As I was absorbing these responses I felt my eyebrows start to dance around and my objective logic start to think of counter questions and statements with a genuine intent to understand. One counter statement I recall blurting out was to the effect of “but we don’t do that for men”. So my immediate broad, thought-less perspective subsequent to those statements was that either women are being unfairly glorified and men are victimised or the potential of women is being subtly and condescendingly insulted indirectly through deceptive communication.
What had dawned on me was the blatant, global perceptive consensus surrounding women in business VS men in business, or even more broadly in society. To clarify, I did not think I had made a new discovery on behalf of the human population, I instead developed a focused conscious awareness of the way in which we’ve been societally conditioned subsequent to traditional evolution surrounding ‘norms’ affiliated with gender.
It is such a multifaceted and complex conversation to have and as such I personally don’t believe we can hand pick a few variables and attribute the inconsistency between perceptions of men VS women in business to said few variables. Instead I think our best bet is to create and nurture communication ecosystems that allow us to collaboratively explore the extensive number of influencing factors with consideration to objectivity, subjectivity and possibility. It would be naive of us to think that any one person or segment within society is able to become the sole voice of influence on such a critical conversation that unequivocally has macro effects made up of immeasurable combinations of micro factors.
The future of female entrepreneurship specifically will evolve to emulate an identity very different to that which we currently know. The stigmas and constraints imposed on women will become weaker and less potent and as a global society we will continue to evolve towards a scenario in which the realised and materialised consequences of gender stereotyping will become less severe and will evolve at a rate more relevant to the speed at which the world as we know it evolves.
So what can we do to contribute to the process in which the future of female entrepreneurship is given the opportunity to thrive in the way it is capable of doing so? There’s a lot we can do albeit our individual willingness and ability to do what is possible is going to be contextually relevant. I think a great place for us to start is by acknowledging and considering, but not limited to, the below things in no particular order:
The traditional role of each gender: traditionally women were expected to prioritise their pursuit of maternity and as such the representation of women in the official workforce would reasonably be lower than that of men.
The impact of maternity on employment decisions: indisputably maternity influences the economic understanding of employment decisions - this influence is sometimes blatant and sometimes it is subtle.
Gender pay gap as a second order effect of other factors: for example consider the above two factors and appreciate how they reasonably have the capacity to incidentally create a gender pay gap.
Mainstream media click bait strategy: the word ‘female’ is often emphasised by mainstream media to strategically spark and captivate the curiosity of the average reader.
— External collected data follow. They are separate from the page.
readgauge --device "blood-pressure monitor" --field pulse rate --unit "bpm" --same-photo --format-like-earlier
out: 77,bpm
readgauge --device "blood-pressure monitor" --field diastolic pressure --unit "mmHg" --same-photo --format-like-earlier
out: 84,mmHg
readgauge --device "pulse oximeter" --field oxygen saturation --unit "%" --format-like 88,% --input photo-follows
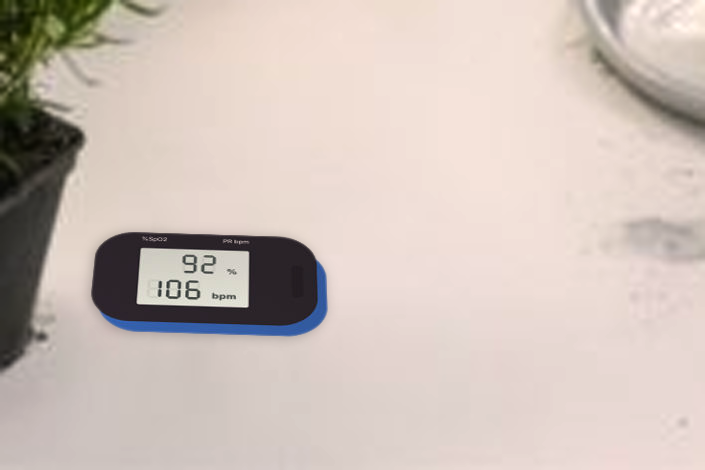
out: 92,%
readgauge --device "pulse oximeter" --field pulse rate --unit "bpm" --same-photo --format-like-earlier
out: 106,bpm
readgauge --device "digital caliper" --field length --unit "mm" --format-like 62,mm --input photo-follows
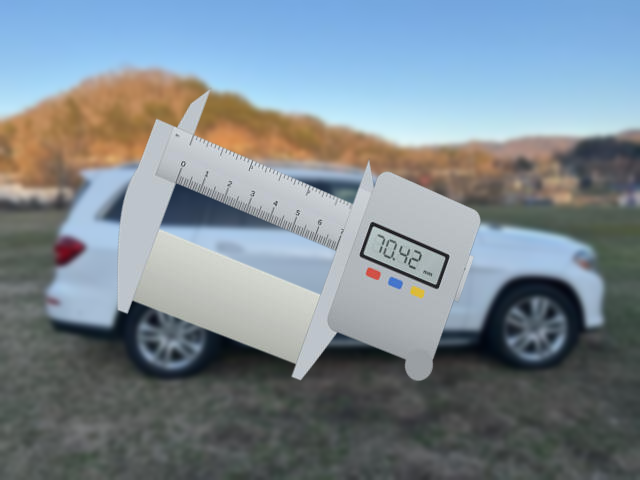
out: 70.42,mm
In order to drive positive change it is not a matter of eradicating these influencing factors but rather being mindful of how they influence decisions and behaviours both consciously and subconsciously is a great first step towards being an active contributor to the process in which we identify how we can give the future of female entrepreneurship the life it deserves.
This conversation is not one sided, indisputably this conversation impacts men both positively and negatively too. A gender collective effort is required in order to achieve sustainable, practical and meaningful change and as such no single person should excuse themselves from this conversation.
We should always consider asking ourselves, where appropriate, “how can I equalise my perception here to eliminate unnecessary gender bias?” or “merit should prevail as the determiner”.
Questions like these help us to hold ourselves to account for making deliberate and conscious decisions, in any and every scenario.